Got to love TVs you can actually work on if you want. Color wheel, bulbs etc. End of an era.
I guess if you can tolerate the DLP rainbows then sure. I personally find it fairly poor that the color wheels could explode though. I mean I get HID bulbs wearing out but why is it common for the DLP color wheel to explode?
Rainbows are almost nonexistent especially on later DLP sets. LCD TVs are great but they are fragile as hell. Just had a customer bring in a 60 set that got hit on the side by a toy that wasnt that heavy. It didnt even leave a mark on the side but it wiped out the T-Con interface on the screen. $1200 TV reduced to $40 worth of parts.
The color wheel has a super hot light shining right on it for thousands of hours.
My color wheel blew the day after I installed the new bulb. Replaced it and it's been fine ever since.
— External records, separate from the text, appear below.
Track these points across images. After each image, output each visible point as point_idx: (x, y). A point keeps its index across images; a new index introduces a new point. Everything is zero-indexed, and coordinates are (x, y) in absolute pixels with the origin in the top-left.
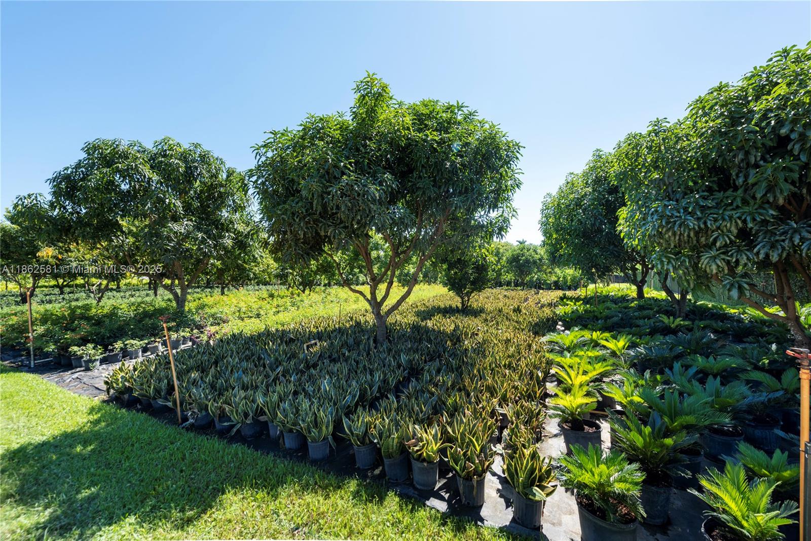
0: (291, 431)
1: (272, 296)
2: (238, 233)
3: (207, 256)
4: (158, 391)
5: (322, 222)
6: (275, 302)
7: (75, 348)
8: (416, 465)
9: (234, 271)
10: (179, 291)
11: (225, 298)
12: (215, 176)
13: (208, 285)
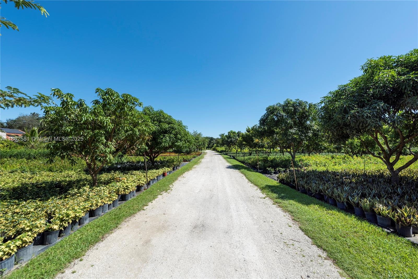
0: (331, 198)
1: (333, 158)
2: (314, 130)
3: (302, 140)
4: (291, 181)
5: (344, 128)
6: (334, 160)
7: (268, 168)
8: (378, 216)
9: (314, 145)
10: (293, 154)
11: (310, 157)
12: (304, 108)
13: (303, 152)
Still doesn't sound like a good reason to me. Since that is how they are expected to operate, they should be fine in that environment. I worked with a 15 projector theater running 2000 to 4000watt Xenon arc lamps and the only documented replacement of any of the filter glass was when a bulb exploded and took the glass with it over the 40 years it has been running.
How many of those filter glasses spun at over 7000 rpm for several years, in addition to enduring thousands of hot/cold cycles?
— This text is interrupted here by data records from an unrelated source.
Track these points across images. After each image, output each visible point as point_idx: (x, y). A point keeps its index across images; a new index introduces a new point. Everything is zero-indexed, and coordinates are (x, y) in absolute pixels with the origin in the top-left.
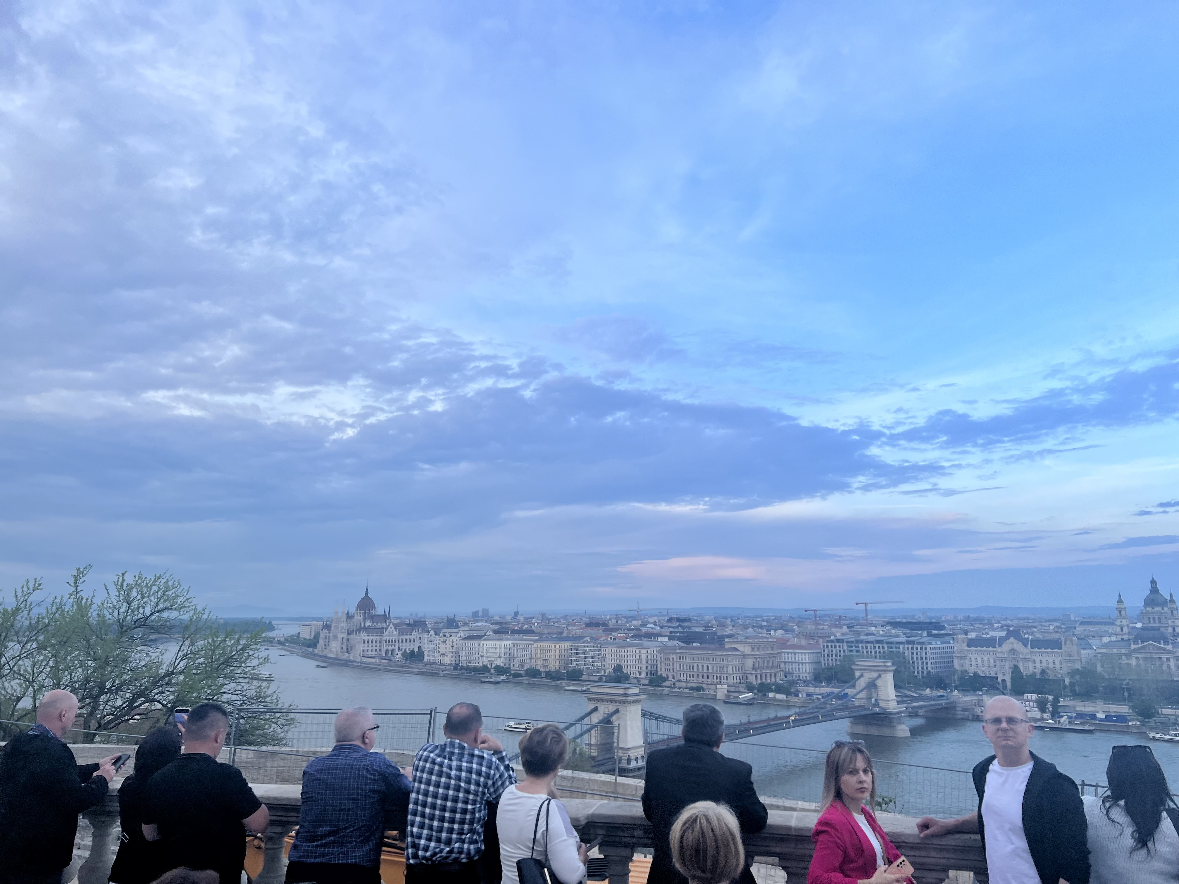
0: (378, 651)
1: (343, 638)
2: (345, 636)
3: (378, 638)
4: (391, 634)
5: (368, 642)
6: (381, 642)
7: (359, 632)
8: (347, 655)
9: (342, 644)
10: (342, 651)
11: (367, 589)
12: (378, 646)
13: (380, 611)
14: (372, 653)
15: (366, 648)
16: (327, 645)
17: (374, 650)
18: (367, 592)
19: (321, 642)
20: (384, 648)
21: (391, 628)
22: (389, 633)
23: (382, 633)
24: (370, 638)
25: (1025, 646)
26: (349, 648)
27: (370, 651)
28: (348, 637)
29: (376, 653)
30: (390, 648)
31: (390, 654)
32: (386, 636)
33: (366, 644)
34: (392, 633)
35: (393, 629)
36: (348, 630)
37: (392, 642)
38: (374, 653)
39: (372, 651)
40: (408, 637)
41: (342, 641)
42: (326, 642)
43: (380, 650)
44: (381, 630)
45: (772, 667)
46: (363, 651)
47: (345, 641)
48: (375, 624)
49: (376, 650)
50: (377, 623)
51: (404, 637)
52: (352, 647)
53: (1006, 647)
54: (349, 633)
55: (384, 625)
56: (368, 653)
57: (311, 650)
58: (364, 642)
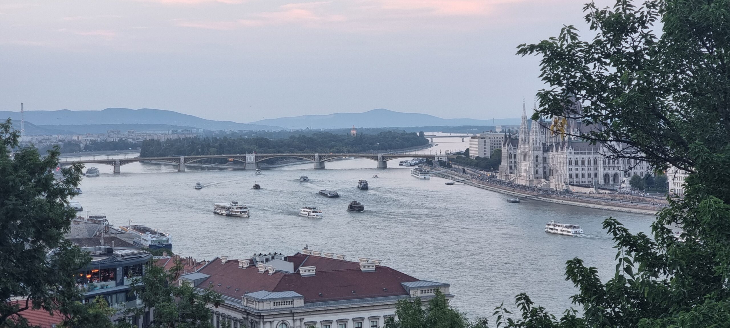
0: (592, 176)
1: (537, 157)
2: (540, 153)
3: (592, 156)
5: (577, 163)
6: (596, 162)
7: (562, 148)
8: (544, 182)
9: (537, 165)
10: (537, 176)
12: (592, 169)
14: (583, 179)
15: (574, 173)
16: (513, 167)
17: (586, 175)
19: (505, 162)
20: (601, 172)
23: (598, 148)
24: (580, 157)
26: (548, 172)
27: (580, 175)
28: (545, 155)
29: (590, 179)
30: (611, 172)
31: (611, 182)
33: (574, 167)
34: (613, 148)
36: (544, 144)
37: (613, 163)
38: (586, 179)
39: (583, 176)
41: (537, 161)
42: (510, 162)
43: (596, 175)
46: (571, 176)
47: (540, 160)
49: (589, 175)
52: (551, 170)
54: (546, 149)
56: (578, 180)
57: (490, 174)
58: (570, 163)
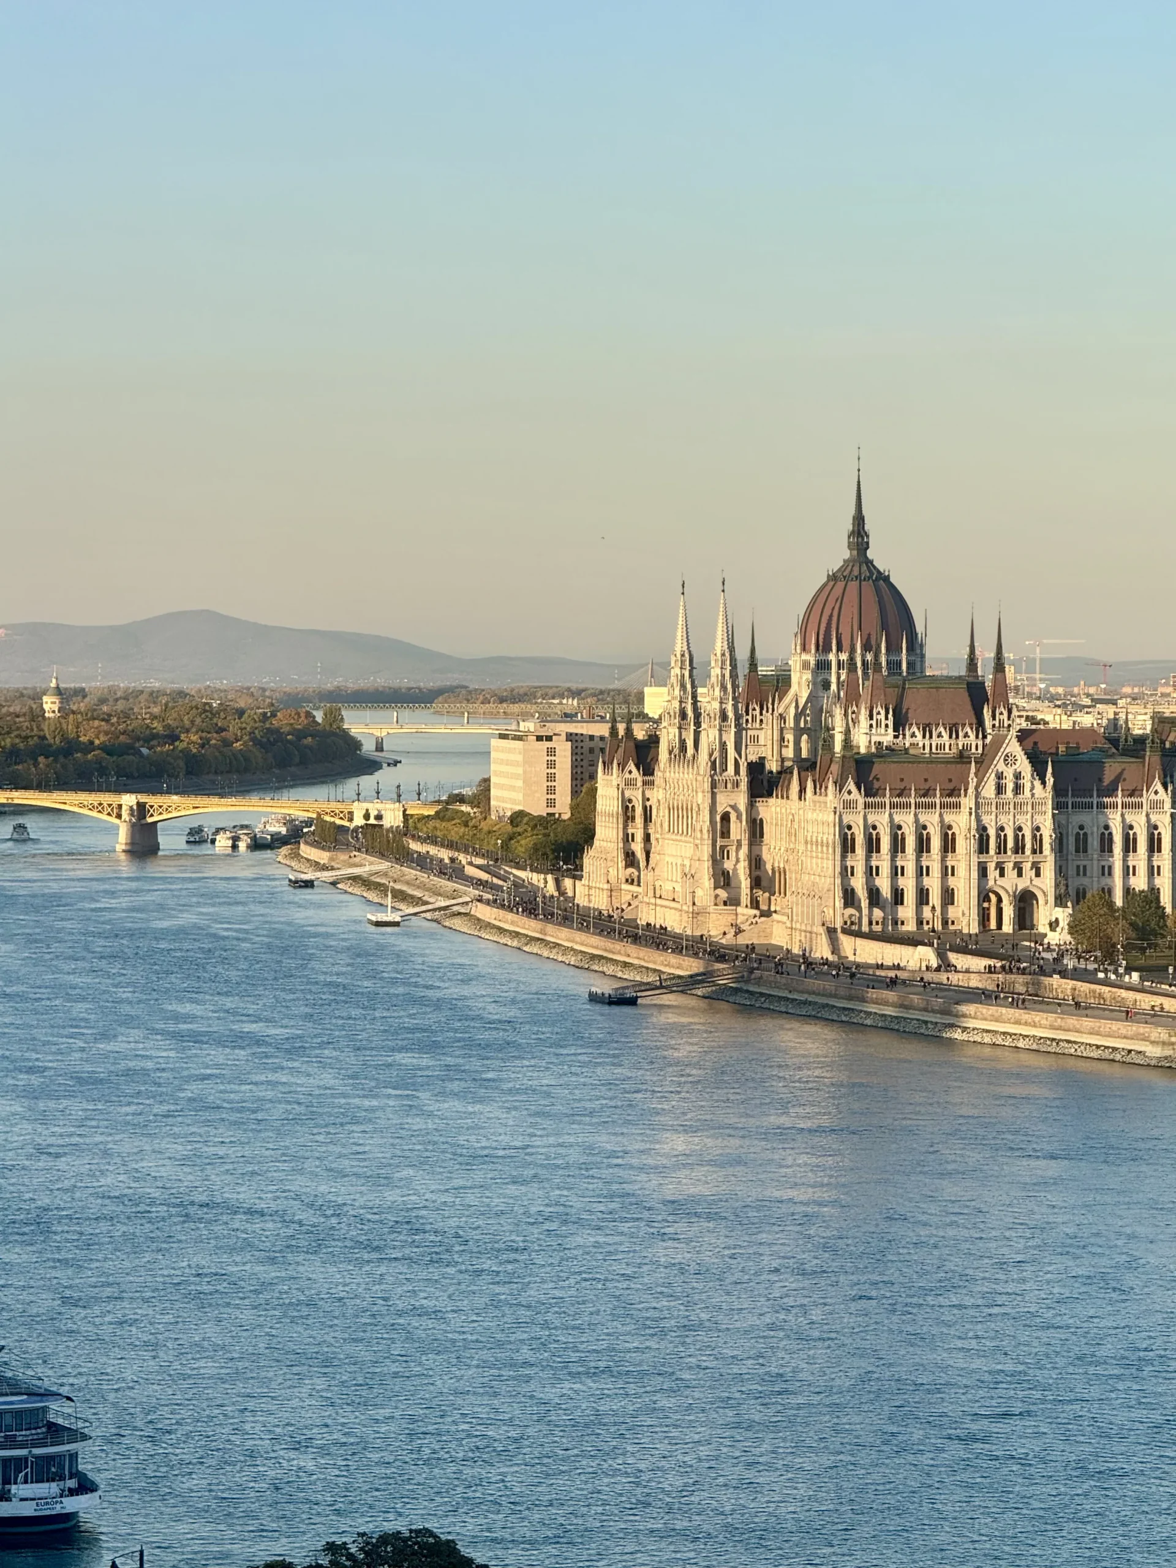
0: (935, 898)
1: (725, 817)
2: (737, 802)
3: (934, 820)
5: (872, 846)
6: (949, 844)
7: (820, 781)
9: (725, 851)
10: (726, 893)
11: (859, 519)
12: (935, 869)
13: (942, 656)
14: (899, 912)
15: (860, 885)
16: (637, 857)
17: (911, 896)
18: (861, 539)
19: (606, 835)
20: (969, 884)
21: (1008, 759)
22: (1000, 789)
23: (956, 788)
24: (885, 820)
26: (768, 878)
27: (886, 896)
28: (758, 812)
29: (925, 912)
30: (1008, 884)
31: (1009, 926)
32: (983, 808)
33: (860, 860)
34: (1018, 789)
35: (1024, 766)
36: (755, 768)
37: (1019, 848)
38: (910, 911)
39: (896, 896)
41: (725, 832)
42: (630, 837)
43: (948, 897)
44: (951, 774)
46: (848, 896)
48: (914, 738)
49: (922, 895)
50: (927, 729)
52: (780, 873)
54: (758, 785)
55: (970, 739)
56: (877, 913)
57: (551, 883)
58: (847, 845)
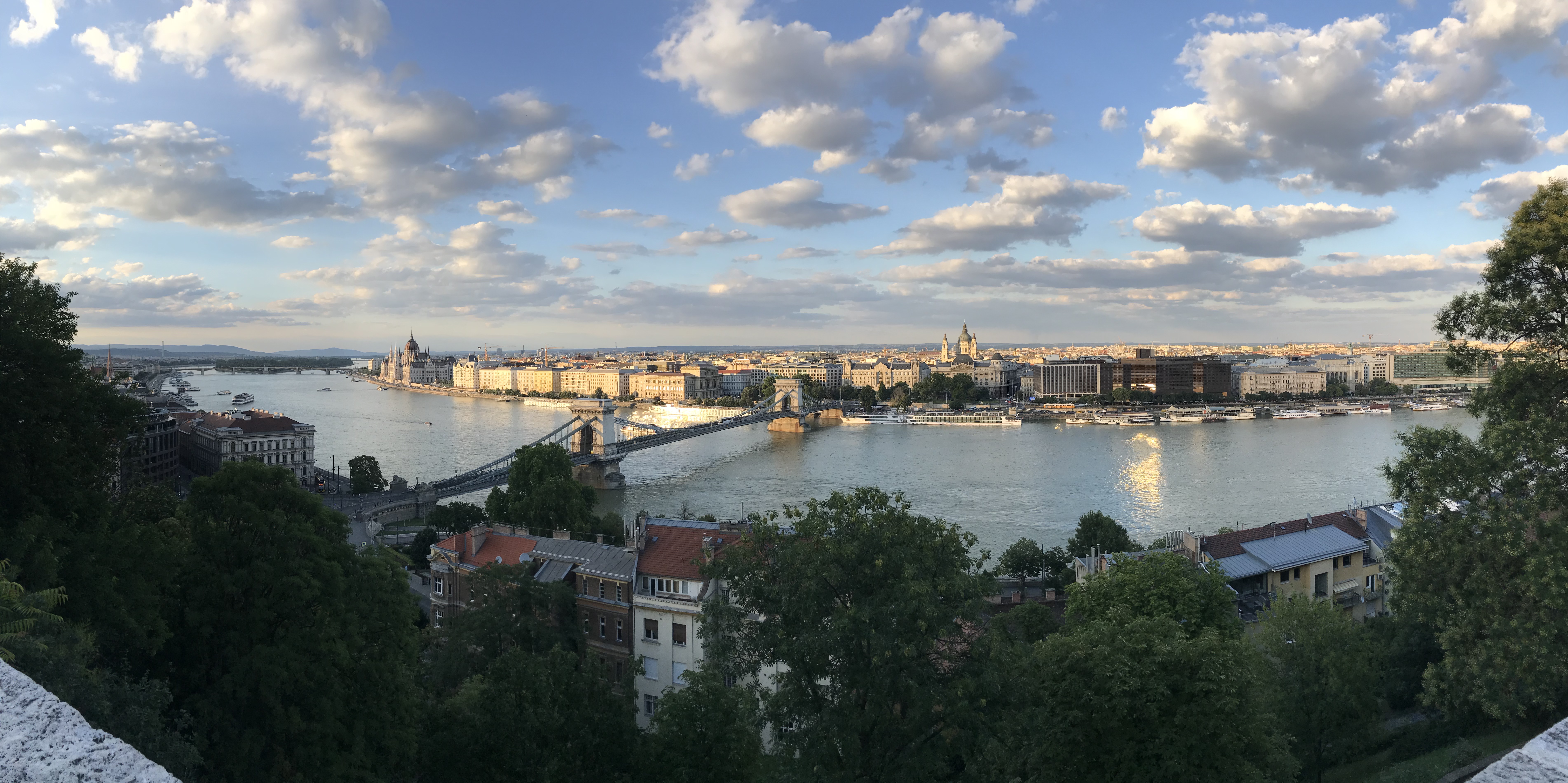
2: (398, 368)
3: (421, 369)
4: (430, 367)
5: (414, 373)
6: (423, 372)
7: (408, 365)
8: (400, 381)
9: (397, 373)
10: (396, 378)
11: (412, 334)
12: (421, 375)
13: (422, 350)
14: (417, 380)
15: (413, 377)
16: (386, 374)
18: (412, 336)
19: (382, 371)
20: (426, 377)
21: (430, 362)
23: (424, 366)
24: (416, 369)
25: (889, 368)
26: (402, 377)
28: (401, 369)
30: (430, 377)
31: (430, 382)
32: (426, 367)
36: (400, 363)
37: (431, 373)
38: (419, 380)
39: (417, 378)
40: (442, 369)
41: (397, 371)
42: (385, 371)
43: (423, 378)
44: (423, 365)
45: (715, 387)
46: (411, 378)
49: (420, 378)
50: (420, 358)
51: (439, 369)
53: (877, 368)
54: (401, 366)
55: (425, 359)
56: (415, 381)
57: (376, 377)
58: (411, 372)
I am not sure what the spinning has to do with it. It adds additional stress to the part but it should be engineered to handle it. Considering that the DLP projection units spin at 14,400 RPM and cycle with each movie IE 4 times a day 365 days a year. Since those units are 4 years old that is just under 6000 cycles and none of those have had a color wheel explode. I guess it has to do with the home unit quality more than anything.
And since movie theater DLP projectors are like 30k+, I'd suspect they are a bit more heavy-duty than a home DLP that cost 3k 9 years ago.
Also good luck repairing it the mirror chips / controllers fried.
I personally wish we had seen more of the multichip DLPs. Those looked great to me. 3 chips / 3 fixed filters firing at the screen. I guess they are more costly than the wheel approach. It sucked because I am one of those people that can see the rainbows in most sets. Only the 3 chip ones looked stable to me.